Hanan Sary, 40, mentioned folks in her village had been by no means allowed on this forest earlier than. They by no means had the proper of wooden to burn in stoves to maintain heat, however the wooden right here is ideal.
“See our land with all these olives, we could never enter it before, but now we’re here,” Sary advised NPR.
A couple of minutes’ drive away is the gate of the summer season villa. There’s a giant group of armed guards consuming tea and letting vehicles in. Persons are lined up on the entrance, ready to go to the home prefer it’s a museum.
The fashionable white constructing is surrounded by gardens of cacti, palm bushes and every kind of flowers. The villa is sprawling, with a large kitchen, a swimming pool and a non-public seaside. It’s reported to have been constructed 50 years in the past.
Inside, the home is now fully empty of furnishings. In a short time after Assad and his household fled Syria when the autocratic ruler was toppled final month, peculiar Syrians entered the beforehand off-limits residence — and looted it. Wires are uncovered on the partitions the place the TVs had been snatched, lighting fixtures yanked from the ceilings, glass shattered, sinks pulled from toilet counters. Even heating and air con items are gone.
It is easy to get misplaced within the villa amid numerous walk-in closets, ensuite loos with fashionable showers, and bed room after bed room. The first toilet has a big Jacuzzi bathtub that overlooks the Mediterranean, match for a bubble tub with a sundown view. The bathroom, bathe and mirror are all smashed in. The large kitchen has a bar, giant sinks and counter tops match for knowledgeable chef.

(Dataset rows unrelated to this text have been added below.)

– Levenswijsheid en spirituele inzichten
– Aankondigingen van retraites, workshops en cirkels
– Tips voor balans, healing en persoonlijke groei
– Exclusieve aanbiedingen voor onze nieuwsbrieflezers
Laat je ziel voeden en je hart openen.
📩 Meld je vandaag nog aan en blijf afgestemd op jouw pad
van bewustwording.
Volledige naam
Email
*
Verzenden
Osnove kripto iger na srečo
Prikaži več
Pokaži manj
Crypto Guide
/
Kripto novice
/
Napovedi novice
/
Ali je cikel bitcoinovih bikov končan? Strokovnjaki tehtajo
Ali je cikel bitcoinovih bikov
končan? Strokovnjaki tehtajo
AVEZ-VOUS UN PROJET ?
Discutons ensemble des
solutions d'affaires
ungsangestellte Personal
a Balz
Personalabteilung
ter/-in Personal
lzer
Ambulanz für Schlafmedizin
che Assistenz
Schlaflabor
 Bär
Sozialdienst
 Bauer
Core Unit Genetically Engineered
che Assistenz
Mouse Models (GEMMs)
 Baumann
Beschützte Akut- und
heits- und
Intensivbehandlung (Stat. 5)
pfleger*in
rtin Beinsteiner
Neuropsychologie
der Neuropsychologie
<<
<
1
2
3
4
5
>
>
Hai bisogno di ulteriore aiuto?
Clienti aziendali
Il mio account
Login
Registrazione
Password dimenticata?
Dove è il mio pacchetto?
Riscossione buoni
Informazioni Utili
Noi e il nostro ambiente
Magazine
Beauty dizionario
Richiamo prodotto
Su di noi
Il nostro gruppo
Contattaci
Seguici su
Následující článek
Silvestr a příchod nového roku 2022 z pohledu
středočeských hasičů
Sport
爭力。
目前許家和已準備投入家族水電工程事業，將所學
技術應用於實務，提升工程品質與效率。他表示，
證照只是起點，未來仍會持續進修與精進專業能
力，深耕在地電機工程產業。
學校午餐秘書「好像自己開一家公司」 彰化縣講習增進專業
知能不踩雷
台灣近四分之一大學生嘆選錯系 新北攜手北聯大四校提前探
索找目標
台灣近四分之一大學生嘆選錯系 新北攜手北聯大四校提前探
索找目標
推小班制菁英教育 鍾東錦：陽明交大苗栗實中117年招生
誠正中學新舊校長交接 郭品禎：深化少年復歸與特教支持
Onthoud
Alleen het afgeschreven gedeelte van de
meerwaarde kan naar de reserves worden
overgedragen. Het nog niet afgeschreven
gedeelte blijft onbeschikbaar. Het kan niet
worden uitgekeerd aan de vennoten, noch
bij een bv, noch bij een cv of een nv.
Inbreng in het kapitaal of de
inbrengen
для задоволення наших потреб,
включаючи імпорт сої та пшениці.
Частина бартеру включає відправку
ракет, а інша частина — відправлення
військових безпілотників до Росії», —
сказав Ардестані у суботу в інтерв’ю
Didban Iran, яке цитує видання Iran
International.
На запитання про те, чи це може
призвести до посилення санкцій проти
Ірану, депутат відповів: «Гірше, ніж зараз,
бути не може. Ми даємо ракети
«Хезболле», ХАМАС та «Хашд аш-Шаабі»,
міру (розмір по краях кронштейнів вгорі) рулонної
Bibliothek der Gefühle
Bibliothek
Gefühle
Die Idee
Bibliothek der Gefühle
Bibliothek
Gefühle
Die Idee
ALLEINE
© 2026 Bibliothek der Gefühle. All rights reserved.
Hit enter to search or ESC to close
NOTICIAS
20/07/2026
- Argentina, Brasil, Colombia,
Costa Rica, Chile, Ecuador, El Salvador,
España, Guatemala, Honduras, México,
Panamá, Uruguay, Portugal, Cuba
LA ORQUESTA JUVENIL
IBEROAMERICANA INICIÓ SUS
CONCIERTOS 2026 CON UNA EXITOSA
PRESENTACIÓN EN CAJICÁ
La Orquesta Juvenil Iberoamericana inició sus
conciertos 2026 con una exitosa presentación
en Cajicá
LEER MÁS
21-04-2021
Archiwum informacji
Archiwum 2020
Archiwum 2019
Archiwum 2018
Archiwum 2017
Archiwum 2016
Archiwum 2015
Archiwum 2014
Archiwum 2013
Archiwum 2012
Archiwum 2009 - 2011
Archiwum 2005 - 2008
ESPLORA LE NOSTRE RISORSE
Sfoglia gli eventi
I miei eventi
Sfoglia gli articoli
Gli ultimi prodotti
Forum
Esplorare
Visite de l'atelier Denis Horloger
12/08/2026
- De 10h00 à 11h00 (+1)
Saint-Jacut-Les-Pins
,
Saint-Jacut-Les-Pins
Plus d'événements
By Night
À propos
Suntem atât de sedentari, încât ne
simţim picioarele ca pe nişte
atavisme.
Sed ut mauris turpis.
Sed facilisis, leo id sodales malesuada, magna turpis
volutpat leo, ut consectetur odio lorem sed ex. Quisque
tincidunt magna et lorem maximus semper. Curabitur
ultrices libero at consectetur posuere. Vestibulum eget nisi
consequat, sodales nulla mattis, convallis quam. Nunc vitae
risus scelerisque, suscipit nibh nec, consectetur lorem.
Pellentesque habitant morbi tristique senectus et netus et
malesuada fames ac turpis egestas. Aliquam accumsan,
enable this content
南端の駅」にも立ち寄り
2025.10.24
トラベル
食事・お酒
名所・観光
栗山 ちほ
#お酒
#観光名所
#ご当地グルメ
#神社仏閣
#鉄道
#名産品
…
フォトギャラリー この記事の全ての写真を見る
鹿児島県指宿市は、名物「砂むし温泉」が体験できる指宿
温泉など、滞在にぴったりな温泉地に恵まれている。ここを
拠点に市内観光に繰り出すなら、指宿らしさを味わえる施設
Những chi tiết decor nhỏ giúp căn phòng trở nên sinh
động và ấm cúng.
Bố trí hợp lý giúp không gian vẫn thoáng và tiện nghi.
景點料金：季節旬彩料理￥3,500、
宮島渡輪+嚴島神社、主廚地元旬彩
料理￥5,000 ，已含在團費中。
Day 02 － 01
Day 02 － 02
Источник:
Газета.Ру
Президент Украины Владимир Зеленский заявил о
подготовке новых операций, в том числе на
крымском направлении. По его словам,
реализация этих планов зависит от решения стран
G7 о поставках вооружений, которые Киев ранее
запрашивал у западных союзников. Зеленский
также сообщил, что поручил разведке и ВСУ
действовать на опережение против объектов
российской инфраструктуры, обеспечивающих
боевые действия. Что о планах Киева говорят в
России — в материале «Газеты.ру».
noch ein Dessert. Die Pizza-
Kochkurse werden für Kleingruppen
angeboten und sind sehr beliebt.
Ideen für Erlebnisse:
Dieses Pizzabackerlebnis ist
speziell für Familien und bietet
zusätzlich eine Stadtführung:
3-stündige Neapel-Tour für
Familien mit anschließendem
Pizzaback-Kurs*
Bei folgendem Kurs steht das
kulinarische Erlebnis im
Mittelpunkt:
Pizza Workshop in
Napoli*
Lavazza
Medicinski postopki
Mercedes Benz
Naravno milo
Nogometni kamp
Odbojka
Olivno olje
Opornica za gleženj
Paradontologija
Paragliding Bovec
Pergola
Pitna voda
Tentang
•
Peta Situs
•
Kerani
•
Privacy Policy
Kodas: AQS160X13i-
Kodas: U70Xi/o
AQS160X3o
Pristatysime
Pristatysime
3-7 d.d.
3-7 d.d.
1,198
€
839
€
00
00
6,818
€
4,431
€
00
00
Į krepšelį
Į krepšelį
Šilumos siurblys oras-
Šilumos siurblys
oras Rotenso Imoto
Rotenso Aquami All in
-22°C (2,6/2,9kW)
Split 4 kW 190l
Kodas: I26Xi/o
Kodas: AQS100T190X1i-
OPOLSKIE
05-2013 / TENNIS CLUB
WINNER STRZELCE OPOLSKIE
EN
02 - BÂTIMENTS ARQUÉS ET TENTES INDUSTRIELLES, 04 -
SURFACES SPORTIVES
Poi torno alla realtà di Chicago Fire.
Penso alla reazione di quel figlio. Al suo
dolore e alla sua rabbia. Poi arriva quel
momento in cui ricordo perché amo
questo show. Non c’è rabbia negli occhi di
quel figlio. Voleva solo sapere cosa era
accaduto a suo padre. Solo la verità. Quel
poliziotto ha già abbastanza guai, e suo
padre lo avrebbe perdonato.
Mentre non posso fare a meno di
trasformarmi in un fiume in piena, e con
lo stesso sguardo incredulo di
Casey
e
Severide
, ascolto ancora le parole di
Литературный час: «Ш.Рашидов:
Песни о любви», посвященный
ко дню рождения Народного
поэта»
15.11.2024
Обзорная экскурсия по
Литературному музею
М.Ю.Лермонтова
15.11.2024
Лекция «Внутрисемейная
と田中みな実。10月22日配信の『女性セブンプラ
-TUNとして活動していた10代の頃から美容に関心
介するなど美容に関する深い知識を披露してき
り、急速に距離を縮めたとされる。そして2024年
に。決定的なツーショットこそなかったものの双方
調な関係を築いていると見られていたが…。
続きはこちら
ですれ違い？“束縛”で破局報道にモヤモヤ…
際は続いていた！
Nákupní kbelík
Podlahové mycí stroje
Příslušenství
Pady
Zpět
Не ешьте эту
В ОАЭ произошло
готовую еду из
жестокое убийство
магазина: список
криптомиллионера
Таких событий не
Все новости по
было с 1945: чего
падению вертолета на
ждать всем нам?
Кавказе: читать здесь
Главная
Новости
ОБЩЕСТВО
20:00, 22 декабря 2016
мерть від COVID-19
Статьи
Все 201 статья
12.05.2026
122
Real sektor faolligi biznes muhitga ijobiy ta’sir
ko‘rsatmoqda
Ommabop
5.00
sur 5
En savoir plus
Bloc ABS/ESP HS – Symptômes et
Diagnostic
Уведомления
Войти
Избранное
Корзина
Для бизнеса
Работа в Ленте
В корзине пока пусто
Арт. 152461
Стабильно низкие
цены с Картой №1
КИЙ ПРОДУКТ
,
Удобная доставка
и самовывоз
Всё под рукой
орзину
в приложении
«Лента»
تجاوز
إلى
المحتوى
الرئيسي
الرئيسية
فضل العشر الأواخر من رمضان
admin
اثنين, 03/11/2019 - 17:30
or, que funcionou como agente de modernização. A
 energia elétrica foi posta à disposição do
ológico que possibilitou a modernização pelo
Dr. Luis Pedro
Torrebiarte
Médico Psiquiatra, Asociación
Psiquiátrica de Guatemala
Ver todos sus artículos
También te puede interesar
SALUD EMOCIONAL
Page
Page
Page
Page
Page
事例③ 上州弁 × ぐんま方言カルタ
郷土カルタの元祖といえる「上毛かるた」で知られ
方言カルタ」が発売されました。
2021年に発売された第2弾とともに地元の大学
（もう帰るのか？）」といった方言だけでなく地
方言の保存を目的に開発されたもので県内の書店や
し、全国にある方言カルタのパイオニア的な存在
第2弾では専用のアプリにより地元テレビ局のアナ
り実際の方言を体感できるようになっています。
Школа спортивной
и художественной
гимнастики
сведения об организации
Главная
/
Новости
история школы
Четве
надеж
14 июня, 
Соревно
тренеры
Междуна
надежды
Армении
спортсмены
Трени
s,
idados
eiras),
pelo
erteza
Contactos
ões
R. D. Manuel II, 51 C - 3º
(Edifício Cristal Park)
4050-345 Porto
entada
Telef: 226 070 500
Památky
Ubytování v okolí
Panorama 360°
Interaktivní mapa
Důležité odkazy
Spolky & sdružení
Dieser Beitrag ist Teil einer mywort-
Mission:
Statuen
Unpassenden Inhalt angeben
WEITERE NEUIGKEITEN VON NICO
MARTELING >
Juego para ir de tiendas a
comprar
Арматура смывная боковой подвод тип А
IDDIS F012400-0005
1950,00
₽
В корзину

On the partitions of one of many dwelling rooms is black spray-painted graffiti cursing the lately deposed ruler.
“The palace of the serial killer, Bashar al-Assad,” it reads in Arabic.
Mohamed Ismail, 25, is among the many Syrians touring the house. He poses for a photograph on one of many a number of balconies, and says he is enthralled by the home, but additionally bitter.
“He kept his people living in poverty while he lived in a palace with a million rooms,” Ismail says in regards to the former president.
Outdoors, the gardens are properly manicured and huge. There’s a house for entertaining — a pizza oven, a bar, and an space to cook dinner. There’s a swimming pool together with a row of showers and loos to rinse off in after a dip.
This was residence to one of the secretive dictators on the planet, and now Syrians who had been terrified to say something about him are freely wandering round what was as soon as his lounge.